Retraites : Bruxelles a besoin de vous jusqu’à 70 ans

8 juillet 2010 – Presseurop ()

Dans un livre vert sur les retraites, la Commission européenne recommande de repousser l’âge de départ en fonction de l’évolution démographique, de manière automatique si nécessaire. Cette idée de convainc pas vraiment la presse européenne.

"L’Europe veut des retraites à 70 ans", annonce le Diário de Noticias en "une". Le 7 juillet, la Commission européenne a présenté un livre vert détaillant ses recommandations aux Etats sur la question du financement des retraites. "L’exécutif européen prône une ‘augmentation de l’âge auquel les citoyens cessent de travailler et perçoivent une pension’, afin d’éviter l’explosion du système actuel", explique Le Figaro. Cité par le quotidien parisien, le Commissaire européen à l’Emploi et aux Affaires sociales, László Andor, explique que ses services "appel[ent] les Etats à promouvoir une vie active plus longue" et que ces Etats "doivent préparer très en amont l’ajustement de leurs systèmes de retraite à la démographie."

Dans 50 ans, il n’y aura que 2 personnes en âge de travailler pour financer la retraite d’une personne de plus de 65 ans, rappelle le co-directeur d’El Periódico de Catalunya, Juancho Dumall. En ce sens, "la crise structurelle a rejoint la crise économique". Face à cela, écrit-il, "la sociale-démocratie devrait établir un plan de route plus encourageant", car "que les travailleurs partent plus tard à la retraite tandis que les jeunes ont du mal à entrer sur le marché du travail n’a pas de sens économique." Observant la situation espagnole, où le nombre de diplômés sans emploi a doublé en 2 ans, Juancho Dumall rappelle que "le droit à une retraite décente est l’un des piliers de l’Etat-providence que nous avons si difficilement construit. Il serait douloureux que cela nous conduise à une prolétarisation et à la perte des droits sociaux."

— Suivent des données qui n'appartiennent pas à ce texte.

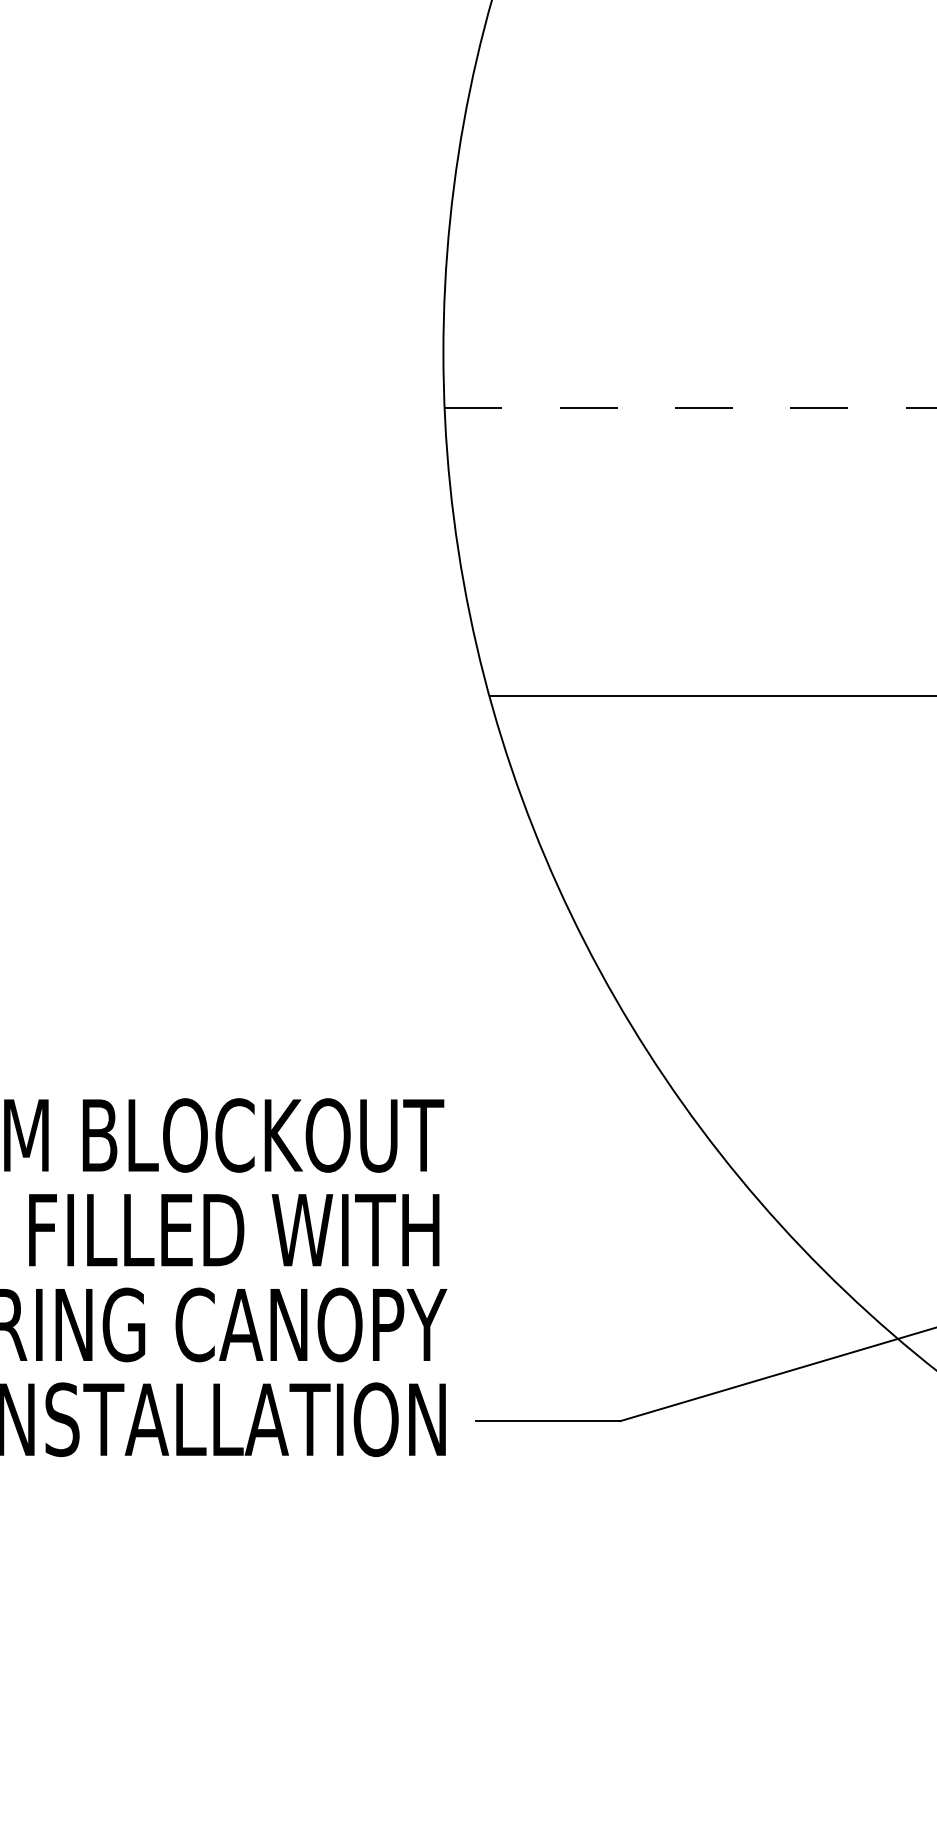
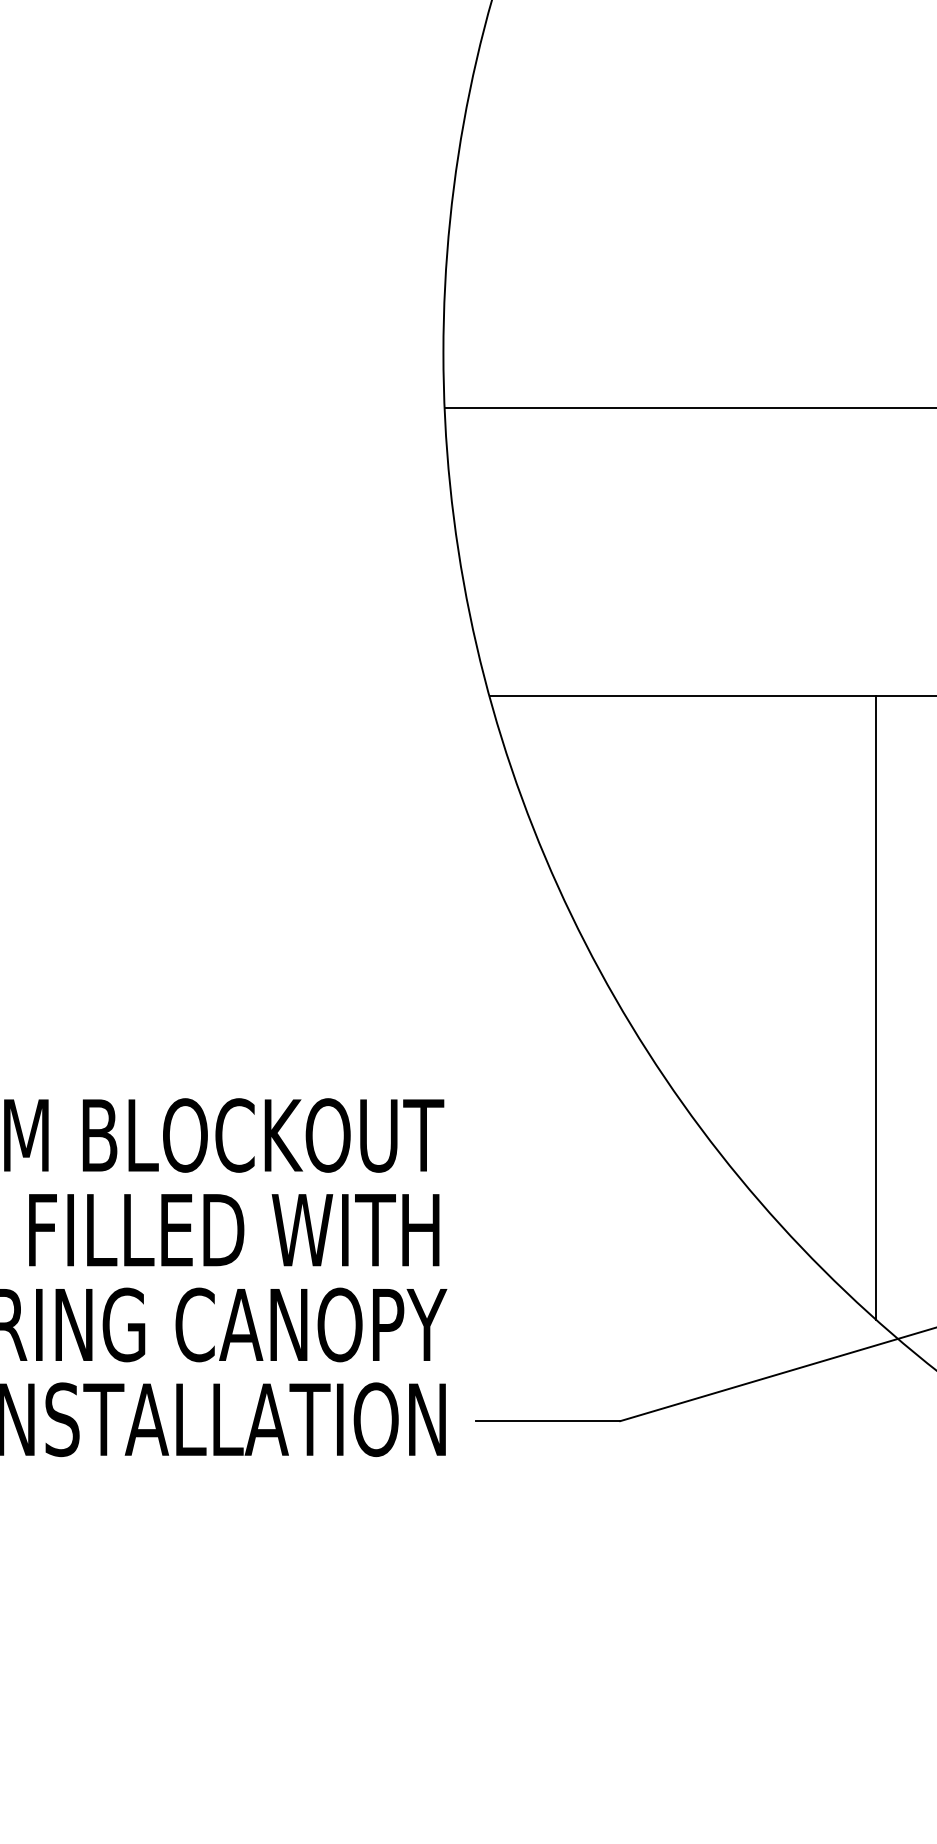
line at (690, 408): dashed -> solid
line at (875, 1007): none -> present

En présentant ses recommandations, "l’exécutif européen marche sur des œufs", note Le Figaro. Car "les retraites font partie des compétences nationales, dont l’Union européenne n’est pas censée se mêler, même s’il existe des enjeux de marché intérieur ou de non-discrimination au travail." Mais Bruxelles semble avoir trouvé le moyen d’agir sur le sujet, en posant cette question dans le document : "Faut-il introduire dans les systèmes de retraite des mécanismes d’ajustement automatique à l’évolution démographique en vue d’équilibrer le temps passé au travail et le temps passé à la retraite? Quel rôle l’UE pourrait-elle jouer à cet égard?"

"Repousser l’âge de la retraite et réduire les pensions sont probablement les mesures les plus impopulaires qu’un gouvernement européen moderne peut prendre pour stabiliser ses finances publiques", réagitTony Barber sur son blog du site du Financial Times. "Cela explique pourquoi les responsables politiques de l’Union européenne s’intéressent de plus en plus à la ‘dé-politisation’ de la question des retraites, en introduisant dans les systèmes de retraites des modifications automatiques qui ne sont pas soumises à d’infinies luttes politiques acrimonieuses. " "Pourtant, prévient le journaliste, il n’y a pas d’alternative à des solutions trouvées par la libre discussion politique, et, par moments, le conflit. Les solutions seront probablement temporaires, et des efforts demandés. Mais c’est le prix à payer pour vivre dans une société ouverte. Vous ne pouvez pas tout dépolitiser."